> Exercise requirements
Write the next part of the review text on relaxin for women in preterm labour, starting right after its final sentence.

> Text section
• • • • • • •

Preterm labour (contractions of the uterus and changes in the cervix before 37 completed weeks of pregnancy) can lead to preterm (early) birth of the baby. Preterm birth is a leading cause of illness and death for newborn babies. Tocolytic agents are used to prevent uterine contractions and can help to delay birth. Relaxin is a hormone that is produced by the ovary and placenta with important effects in the female reproductive system and during pregnancy. This review aimed to assess whether relaxin given to mothers in preterm labour could delay or prevent preterm birth.
We included three small randomised trials involving 149 women in preterm labour in the review. These trials were conducted in the 1950s and had a high risk of bias overall. We found no convincing evidence that relaxin (given by intravenous and intramuscular injection) can prevent preterm birth for women in preterm labour. Only one of the studies, involving 30 women (and at a high risk of bias), reported on birth within seven days of treatment and found that women who received relaxin were less likely to give birth preterm within seven days of treatment, and were more likely to have a longer pregnancy than women who did not receive relaxin. The risk of babies dying was not significantly different between the women who received relaxin and those who did not. Neither of the other two trials found clear differences in preterm birth, and no trial reported on longer-term outcomes for the babies. There is therefore insufficient evidence from this review to recommend relaxin as an intervention to prevent preterm birth for women in preterm labour.
There is limited randomised controlled trial evidence available on the effect of relaxin during pregnancy for preventing preterm birth for women in preterm labour. Evidence from one quasi-randomised trial suggested a reduction in birth within seven days of treatment for women receiving relaxin, compared with women in a control group, however this trial was at a high risk of bias and included only 30 women. There is thus insufficient evidence to support or refute the use of relaxin in women in preterm labour for preventing preterm birth.
Preterm birth is a leading cause of perinatal morbidity and mortality. Early animal and clinical studies have provided some evidence to support an inhibitory effect of relaxin on preterm birth for women in preterm labour.
To assess the effects of relaxin for women in preterm labour on preterm birth and associated maternal and neonatal/infant health outcomes.

• • • • • • •

> Entries provided
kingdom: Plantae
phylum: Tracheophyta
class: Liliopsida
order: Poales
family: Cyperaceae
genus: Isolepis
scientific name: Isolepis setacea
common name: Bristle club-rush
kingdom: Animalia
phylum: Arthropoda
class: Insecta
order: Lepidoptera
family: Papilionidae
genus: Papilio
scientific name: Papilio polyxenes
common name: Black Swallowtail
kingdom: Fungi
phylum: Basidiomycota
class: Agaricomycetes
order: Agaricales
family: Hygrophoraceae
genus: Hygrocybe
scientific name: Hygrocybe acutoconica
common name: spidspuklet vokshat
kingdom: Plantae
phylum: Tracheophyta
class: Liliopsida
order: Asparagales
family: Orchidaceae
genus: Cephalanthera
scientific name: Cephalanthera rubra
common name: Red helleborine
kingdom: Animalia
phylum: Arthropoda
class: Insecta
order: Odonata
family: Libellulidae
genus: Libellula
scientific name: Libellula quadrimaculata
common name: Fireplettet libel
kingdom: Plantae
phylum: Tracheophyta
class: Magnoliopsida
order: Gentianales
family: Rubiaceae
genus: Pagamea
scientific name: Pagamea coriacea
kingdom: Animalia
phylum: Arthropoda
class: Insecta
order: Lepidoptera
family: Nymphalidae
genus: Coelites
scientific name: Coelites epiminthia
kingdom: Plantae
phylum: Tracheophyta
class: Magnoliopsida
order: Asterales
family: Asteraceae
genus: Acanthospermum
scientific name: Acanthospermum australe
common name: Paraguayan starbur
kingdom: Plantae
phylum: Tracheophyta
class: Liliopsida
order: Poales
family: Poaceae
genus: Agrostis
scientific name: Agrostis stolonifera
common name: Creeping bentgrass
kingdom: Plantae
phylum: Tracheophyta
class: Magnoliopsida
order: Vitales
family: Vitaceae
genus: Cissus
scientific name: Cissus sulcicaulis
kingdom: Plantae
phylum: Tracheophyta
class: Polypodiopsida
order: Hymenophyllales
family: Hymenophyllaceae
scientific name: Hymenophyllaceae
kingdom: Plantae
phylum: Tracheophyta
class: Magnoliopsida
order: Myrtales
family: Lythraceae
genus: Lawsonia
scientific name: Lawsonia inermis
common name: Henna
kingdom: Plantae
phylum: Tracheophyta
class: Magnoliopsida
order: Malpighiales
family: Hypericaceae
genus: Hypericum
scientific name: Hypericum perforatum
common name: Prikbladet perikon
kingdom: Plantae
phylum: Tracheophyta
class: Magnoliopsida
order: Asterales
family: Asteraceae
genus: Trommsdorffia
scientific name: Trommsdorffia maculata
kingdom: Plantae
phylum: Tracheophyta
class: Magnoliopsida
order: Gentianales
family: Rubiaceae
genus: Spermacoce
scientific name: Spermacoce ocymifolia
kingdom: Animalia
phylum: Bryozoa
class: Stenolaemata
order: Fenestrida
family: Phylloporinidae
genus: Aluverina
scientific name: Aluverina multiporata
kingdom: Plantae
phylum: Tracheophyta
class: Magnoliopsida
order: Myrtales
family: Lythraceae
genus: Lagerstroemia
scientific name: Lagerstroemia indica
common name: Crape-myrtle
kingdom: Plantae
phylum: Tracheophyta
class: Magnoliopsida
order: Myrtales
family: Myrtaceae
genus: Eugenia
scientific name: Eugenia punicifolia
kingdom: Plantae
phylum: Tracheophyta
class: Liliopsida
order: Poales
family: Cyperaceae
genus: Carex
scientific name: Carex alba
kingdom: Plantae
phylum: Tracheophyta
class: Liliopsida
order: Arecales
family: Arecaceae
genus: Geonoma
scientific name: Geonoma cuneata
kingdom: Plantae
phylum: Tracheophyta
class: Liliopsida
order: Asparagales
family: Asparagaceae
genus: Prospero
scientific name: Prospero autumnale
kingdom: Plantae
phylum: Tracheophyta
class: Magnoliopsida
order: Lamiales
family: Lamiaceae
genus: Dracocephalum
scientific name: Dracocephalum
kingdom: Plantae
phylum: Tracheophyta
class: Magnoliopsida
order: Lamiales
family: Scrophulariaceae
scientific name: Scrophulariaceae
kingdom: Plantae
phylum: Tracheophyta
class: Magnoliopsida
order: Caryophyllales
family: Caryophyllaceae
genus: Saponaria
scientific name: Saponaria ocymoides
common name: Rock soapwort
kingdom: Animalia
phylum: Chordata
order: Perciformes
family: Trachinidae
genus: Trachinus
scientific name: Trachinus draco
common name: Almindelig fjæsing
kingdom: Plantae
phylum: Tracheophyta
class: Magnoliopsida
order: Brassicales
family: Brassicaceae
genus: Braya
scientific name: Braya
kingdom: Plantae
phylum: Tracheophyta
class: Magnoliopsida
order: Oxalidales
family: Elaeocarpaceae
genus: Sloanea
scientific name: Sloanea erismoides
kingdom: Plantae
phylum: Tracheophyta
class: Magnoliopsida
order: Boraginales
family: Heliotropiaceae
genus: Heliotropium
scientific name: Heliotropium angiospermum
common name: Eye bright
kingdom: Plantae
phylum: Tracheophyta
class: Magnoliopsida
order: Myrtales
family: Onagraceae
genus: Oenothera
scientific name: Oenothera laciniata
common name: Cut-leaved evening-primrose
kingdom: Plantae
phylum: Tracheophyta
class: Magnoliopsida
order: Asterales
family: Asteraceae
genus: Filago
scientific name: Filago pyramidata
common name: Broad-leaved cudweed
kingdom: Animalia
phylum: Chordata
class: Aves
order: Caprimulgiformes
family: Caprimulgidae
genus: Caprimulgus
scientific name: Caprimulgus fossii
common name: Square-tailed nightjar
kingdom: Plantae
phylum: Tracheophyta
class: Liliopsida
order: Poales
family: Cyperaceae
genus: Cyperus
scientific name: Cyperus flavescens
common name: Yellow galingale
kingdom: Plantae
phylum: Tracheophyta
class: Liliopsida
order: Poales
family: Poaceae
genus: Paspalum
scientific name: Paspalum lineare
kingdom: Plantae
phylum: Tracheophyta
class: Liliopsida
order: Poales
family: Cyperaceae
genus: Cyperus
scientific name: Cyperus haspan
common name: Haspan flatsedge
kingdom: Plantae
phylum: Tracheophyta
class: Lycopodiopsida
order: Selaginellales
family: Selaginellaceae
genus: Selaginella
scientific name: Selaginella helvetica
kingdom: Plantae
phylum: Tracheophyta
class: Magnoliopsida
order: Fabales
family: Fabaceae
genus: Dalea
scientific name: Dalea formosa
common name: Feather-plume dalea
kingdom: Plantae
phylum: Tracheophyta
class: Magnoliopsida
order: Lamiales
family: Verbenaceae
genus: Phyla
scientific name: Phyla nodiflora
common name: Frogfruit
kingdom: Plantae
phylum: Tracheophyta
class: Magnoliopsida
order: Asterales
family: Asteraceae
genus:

• • • • • • •

> The answer
We searched the Cochrane Pregnancy and Childbirth Group’s Trials Register (30 June 2013), and the reference lists of relevant papers.
Randomised and quasi-randomised controlled trials assessing the effects of relaxin compared with no treatment, a placebo, or an alternative tocolytic, for preventing preterm birth for women in preterm labour. Primary review outcomes included birth within 28 hours of treatment, birth within seven days of treatment, perinatal mortality, and a serious neonatal adverse outcome composite.
Two review authors independently assessed study eligibility, extracted data and assessed the risk of bias of included studies.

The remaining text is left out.